*Исходный текст:*
• • •
Когда объявляли «белый танец», я уже знал, кто меня пригласит. Как правило, это был вальс. Звучат первые такты, и мы уносимся скользить по паркету. Минута – и уже весь зал в вальсе. Пируэты «сжимаются». Ты выискиваешь ещё свободные уголки в зале! Ещё десяток секунд! Понимаешь, что дальше танец превращается в топтание на одном месте. Извиняешься! И с взаимного согласия, провожаешь свою даму на место. После танцев разрешался, как правило, кулаками очередной конфликт, возникающий из-за ревности.
Уже потом, через несколько лет, живя в Риге и приезжая на выходные домой, шёл на танцы, специально надевая на палец обручальное кольцо, которое нашёл, ныряя на водопаде. Приезжал на один день только потанцевать! Девочки меня не интересовали, они для меня были лишь партнёрами по танцам.
• • •
*Содержимое набора данных:*
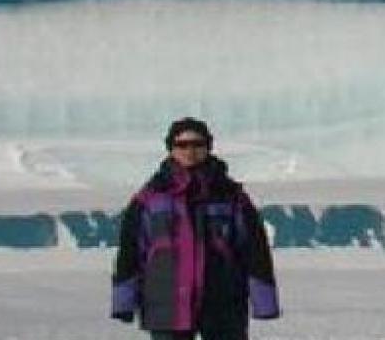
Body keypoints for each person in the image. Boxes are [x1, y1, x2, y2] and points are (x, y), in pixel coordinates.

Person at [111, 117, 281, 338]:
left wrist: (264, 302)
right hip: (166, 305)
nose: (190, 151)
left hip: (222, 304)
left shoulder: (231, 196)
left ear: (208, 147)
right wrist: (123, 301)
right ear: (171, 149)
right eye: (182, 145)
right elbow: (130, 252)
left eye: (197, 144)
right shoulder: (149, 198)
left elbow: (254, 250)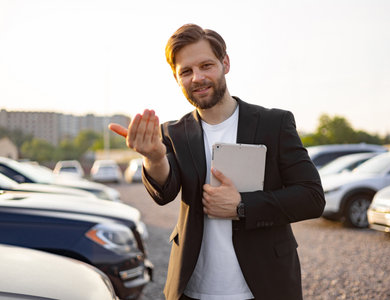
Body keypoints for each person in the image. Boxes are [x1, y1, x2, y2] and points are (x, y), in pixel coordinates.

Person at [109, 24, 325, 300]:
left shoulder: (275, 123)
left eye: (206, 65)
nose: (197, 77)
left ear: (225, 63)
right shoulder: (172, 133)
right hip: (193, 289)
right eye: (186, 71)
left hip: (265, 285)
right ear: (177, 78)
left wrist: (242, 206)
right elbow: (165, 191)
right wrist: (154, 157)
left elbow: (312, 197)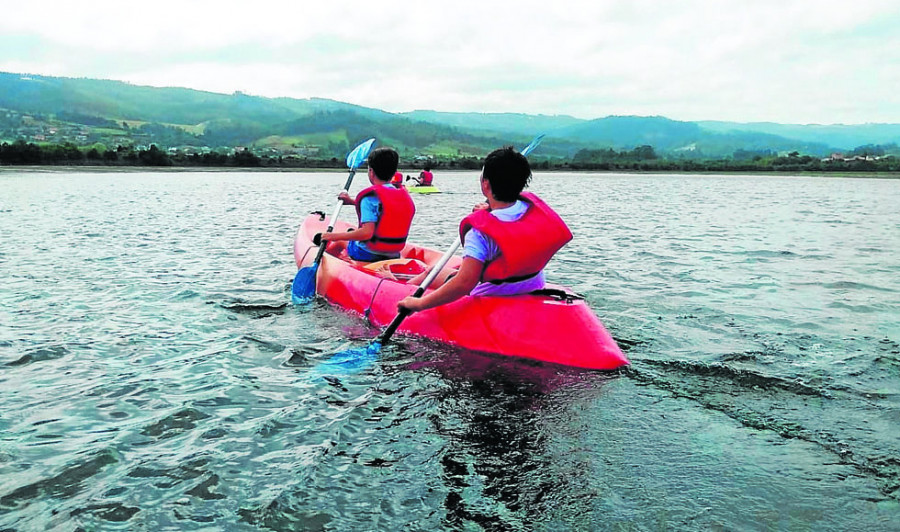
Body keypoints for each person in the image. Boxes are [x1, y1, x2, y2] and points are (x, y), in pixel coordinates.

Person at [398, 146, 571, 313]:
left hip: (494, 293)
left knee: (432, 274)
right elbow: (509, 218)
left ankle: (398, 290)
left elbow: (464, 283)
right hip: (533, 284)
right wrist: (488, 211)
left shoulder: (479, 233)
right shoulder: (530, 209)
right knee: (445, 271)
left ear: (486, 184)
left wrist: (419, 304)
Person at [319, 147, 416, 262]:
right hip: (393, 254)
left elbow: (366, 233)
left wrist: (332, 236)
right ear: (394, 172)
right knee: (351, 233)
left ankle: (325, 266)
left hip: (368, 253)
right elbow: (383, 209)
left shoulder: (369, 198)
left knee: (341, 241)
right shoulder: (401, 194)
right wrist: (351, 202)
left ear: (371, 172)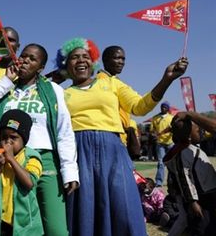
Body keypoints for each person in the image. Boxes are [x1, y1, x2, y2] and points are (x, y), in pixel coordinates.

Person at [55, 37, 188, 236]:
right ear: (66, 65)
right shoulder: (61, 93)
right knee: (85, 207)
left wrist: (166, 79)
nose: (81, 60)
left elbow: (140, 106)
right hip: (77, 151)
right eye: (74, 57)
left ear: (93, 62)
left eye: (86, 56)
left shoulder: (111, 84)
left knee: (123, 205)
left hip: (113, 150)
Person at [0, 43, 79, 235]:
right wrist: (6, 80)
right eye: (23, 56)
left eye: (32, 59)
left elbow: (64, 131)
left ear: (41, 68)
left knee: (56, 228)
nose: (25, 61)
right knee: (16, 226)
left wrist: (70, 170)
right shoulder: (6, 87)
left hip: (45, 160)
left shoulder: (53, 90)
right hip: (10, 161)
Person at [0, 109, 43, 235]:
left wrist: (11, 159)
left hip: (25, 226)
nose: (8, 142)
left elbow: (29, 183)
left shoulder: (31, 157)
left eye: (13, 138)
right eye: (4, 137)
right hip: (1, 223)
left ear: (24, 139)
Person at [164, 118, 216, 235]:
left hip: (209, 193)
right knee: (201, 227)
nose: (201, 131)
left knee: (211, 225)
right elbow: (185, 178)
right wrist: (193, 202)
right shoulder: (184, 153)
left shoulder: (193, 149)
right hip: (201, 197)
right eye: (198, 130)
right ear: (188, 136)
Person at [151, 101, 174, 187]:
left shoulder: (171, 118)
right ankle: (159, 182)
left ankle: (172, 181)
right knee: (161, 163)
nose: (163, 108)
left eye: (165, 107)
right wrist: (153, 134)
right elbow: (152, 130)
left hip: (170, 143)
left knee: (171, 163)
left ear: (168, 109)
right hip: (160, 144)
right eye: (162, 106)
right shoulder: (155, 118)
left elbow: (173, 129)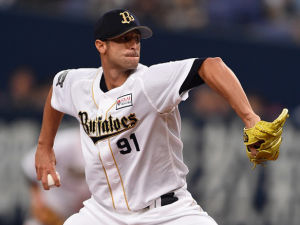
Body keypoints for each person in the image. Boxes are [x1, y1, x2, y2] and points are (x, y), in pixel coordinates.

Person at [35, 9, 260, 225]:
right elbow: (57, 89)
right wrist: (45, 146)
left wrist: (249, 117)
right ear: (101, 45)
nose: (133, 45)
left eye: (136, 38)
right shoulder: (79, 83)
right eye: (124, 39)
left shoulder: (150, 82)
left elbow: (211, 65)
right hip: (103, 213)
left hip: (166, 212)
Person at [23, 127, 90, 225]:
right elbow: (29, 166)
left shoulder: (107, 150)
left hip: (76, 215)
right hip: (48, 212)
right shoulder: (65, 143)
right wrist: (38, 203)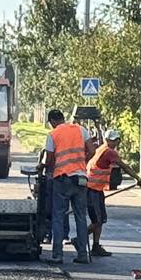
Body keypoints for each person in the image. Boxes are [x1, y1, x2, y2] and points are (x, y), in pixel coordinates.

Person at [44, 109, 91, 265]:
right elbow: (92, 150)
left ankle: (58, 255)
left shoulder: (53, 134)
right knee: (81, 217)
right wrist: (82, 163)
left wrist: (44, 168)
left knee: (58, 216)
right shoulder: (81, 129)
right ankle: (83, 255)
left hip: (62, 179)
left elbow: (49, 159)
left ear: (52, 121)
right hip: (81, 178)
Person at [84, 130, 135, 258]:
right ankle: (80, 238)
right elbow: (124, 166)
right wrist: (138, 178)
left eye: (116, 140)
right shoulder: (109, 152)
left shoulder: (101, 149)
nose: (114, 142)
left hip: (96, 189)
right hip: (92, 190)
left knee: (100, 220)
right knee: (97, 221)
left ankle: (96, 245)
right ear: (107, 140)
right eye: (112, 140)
• • •
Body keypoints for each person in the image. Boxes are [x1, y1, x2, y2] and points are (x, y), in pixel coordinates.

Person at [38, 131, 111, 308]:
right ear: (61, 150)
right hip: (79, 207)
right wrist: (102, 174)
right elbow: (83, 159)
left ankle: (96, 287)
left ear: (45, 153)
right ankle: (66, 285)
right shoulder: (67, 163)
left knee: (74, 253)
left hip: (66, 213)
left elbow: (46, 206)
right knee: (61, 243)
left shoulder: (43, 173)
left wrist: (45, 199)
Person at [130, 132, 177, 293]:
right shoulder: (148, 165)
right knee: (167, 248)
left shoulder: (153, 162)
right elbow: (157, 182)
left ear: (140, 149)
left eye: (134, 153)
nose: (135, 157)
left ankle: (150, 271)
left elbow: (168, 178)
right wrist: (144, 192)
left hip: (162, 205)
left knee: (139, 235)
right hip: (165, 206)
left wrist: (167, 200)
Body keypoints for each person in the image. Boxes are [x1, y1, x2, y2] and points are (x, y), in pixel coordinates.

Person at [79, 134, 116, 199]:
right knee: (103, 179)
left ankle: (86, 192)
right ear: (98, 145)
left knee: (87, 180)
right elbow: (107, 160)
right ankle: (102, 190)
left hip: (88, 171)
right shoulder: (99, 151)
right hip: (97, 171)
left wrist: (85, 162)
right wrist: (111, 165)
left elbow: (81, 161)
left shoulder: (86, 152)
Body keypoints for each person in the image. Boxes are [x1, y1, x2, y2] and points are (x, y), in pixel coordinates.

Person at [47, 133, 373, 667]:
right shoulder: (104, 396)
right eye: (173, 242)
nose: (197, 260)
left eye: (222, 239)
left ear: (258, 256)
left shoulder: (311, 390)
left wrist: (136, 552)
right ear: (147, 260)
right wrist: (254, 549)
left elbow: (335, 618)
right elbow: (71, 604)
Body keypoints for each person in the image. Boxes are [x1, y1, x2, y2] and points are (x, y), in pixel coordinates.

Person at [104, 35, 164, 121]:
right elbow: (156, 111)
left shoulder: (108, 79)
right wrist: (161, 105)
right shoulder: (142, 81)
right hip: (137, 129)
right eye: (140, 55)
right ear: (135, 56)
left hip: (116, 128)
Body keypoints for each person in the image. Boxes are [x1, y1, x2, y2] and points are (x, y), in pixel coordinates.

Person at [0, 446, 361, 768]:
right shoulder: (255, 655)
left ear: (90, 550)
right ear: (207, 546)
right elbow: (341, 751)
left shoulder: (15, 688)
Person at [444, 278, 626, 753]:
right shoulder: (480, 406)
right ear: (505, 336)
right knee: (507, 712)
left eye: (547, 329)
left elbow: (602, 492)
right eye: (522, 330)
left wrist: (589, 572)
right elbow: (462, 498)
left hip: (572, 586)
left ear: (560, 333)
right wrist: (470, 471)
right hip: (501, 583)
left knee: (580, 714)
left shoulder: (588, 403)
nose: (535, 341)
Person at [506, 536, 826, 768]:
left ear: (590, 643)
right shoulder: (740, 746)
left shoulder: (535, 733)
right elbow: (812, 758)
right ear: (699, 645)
• • •
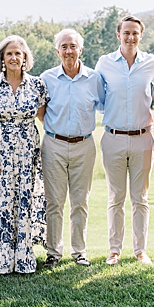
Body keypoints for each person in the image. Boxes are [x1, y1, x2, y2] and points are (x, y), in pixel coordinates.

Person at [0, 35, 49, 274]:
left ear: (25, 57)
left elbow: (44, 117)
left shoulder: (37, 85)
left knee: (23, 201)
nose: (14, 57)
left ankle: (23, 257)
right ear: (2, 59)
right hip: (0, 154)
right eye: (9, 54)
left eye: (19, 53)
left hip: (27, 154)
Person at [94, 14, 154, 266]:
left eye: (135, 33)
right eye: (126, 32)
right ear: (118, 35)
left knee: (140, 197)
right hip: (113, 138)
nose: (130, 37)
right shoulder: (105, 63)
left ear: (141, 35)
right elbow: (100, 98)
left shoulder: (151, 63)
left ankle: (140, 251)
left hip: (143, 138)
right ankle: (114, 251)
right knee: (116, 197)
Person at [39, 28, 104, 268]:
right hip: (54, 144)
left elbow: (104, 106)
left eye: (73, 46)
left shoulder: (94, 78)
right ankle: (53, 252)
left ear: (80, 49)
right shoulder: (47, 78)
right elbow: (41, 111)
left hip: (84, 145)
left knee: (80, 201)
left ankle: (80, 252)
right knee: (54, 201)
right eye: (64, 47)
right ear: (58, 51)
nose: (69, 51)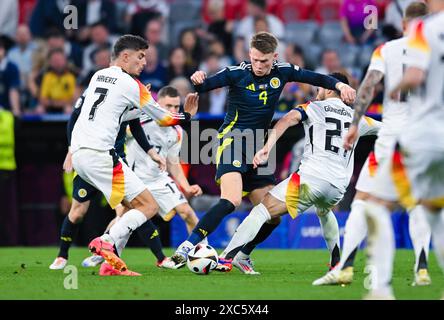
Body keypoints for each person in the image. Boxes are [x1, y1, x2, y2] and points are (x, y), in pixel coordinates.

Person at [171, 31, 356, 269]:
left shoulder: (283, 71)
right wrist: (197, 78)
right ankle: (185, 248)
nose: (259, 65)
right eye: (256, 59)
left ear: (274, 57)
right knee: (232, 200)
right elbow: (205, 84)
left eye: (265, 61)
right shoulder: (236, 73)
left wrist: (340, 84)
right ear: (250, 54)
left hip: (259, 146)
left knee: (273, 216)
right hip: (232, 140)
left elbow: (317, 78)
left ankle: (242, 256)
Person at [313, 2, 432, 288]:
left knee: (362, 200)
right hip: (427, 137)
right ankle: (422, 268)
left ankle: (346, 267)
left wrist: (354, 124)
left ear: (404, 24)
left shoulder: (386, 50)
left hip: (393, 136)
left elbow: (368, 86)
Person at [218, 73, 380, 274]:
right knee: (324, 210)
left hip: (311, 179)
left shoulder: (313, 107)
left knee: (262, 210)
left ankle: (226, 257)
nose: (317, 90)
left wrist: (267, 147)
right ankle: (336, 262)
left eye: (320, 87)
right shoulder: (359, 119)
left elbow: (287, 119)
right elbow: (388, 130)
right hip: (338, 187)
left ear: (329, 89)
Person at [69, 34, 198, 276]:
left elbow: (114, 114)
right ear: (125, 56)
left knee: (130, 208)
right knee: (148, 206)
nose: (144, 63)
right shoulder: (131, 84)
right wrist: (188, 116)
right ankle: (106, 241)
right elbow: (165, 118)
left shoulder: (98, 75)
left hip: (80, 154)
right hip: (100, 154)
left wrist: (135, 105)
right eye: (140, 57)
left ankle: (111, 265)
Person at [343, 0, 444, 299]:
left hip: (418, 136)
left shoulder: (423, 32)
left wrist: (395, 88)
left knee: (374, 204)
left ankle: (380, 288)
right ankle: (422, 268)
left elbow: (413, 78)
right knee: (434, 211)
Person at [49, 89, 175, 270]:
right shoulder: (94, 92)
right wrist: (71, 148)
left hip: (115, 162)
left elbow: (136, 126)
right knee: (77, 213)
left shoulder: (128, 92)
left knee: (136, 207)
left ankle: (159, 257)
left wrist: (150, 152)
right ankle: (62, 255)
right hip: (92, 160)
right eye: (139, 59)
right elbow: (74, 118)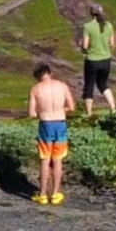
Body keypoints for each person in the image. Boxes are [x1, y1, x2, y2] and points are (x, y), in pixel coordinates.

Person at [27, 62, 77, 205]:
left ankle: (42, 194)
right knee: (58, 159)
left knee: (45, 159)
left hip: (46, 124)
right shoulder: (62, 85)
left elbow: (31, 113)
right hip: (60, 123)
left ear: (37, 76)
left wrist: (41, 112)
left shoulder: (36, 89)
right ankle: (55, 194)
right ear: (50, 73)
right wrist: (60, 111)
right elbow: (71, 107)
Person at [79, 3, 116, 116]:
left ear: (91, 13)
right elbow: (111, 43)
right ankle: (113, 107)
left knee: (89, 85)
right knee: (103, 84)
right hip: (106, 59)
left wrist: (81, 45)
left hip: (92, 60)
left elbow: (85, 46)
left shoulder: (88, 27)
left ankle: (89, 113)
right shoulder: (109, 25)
• • •
*Задания:*
• 1. Ответьте на вопросы по тексту о танцах:
(а) Какой танец, как правило, звучал, когда объявляли «белый танец»?
(б) Где было найдено обручальное кольцо?
(в) В каком городе жил рассказчик, когда приезжал на выходные домой?
• 2. Перепишите из текста о танцах дословно фрагмент, начиная со слов «Уже потом, через» и заканчивая словами «партнёрами по танцам.».
• 3. Допишите продолжение текста о танцах с того места, где он обрывается.

*Ответы:*
• 1.
(а) Вальс.
(б) Его нашли, ныряя на водопаде.
(в) В Риге.

• 2.
Уже потом, через несколько лет, живя в Риге и приезжая на выходные домой, шёл на танцы, специально надевая на палец обручальное кольцо, которое нашёл, ныряя на водопаде. Приезжал на один день только потанцевать! Девочки меня не интересовали, они для меня были лишь партнёрами по танцам.

• 3.
Почему это происходило тогда так? В то время я об этом не задумывался. То ли потому, что в какой-то переходный момент, когда общение с девочками сводилось к дерганью за косички, другому не научился, или не захотел? То ли потому, что работал в мужском коллективе и не общался с девочками? То ли потому, что где-то глубоко и больно сидела обида на маму, то ли под воздействием клятвы, данной нашим «триумвиратом»: «Не пить! Не курить! Не жениться! Жизнь посвятить морю», когда жгли палец над свечой в знак решимости и сделали наколку – якорь, тот самый на левом запястье, который держит меня на плаву всю мою жизнь! Где-то в глубине души я думал о неизбежности, вернее необходимости, создания семьи. Тот поведенческий принцип в моей семье, который был у меня перед глазами, сформировал во мне отрицание. Всё, что я видел в своих семейных отношениях, в семьях моих друзей и вокруг меня было не лучше. Был ли это послевоенный синдром провинциального латышского городка, с появившимися в нём русскими семьями, как социальный срез того общества, или это было присуще послевоенному обществу с усталой от войны моралью? Работа. Выходной. Водка. Скандалы. Так было.
Справедливости ради надо сказать, что в латышских семьях, в том числе среди детей, отношения были толерантными, уважительными. Пьянство и скандалы в семьях тех же рабочих-латышей было редкостью. Поведенческий стиль тех времён у латышей в городе – это ярко выраженный культ семьи. На выходные дни празднично одетые родители с детьми шли в церковь. После церкви гуляли по городу. В моей семье, в семьях своих сверстников такого я не помню. К этому времени я уже стал курить, иногда выпивать. Перед танцами со своим другом Толиком Карпеевым распивали по «мерзавчику» у колонки, запивали водой и шли на танцы.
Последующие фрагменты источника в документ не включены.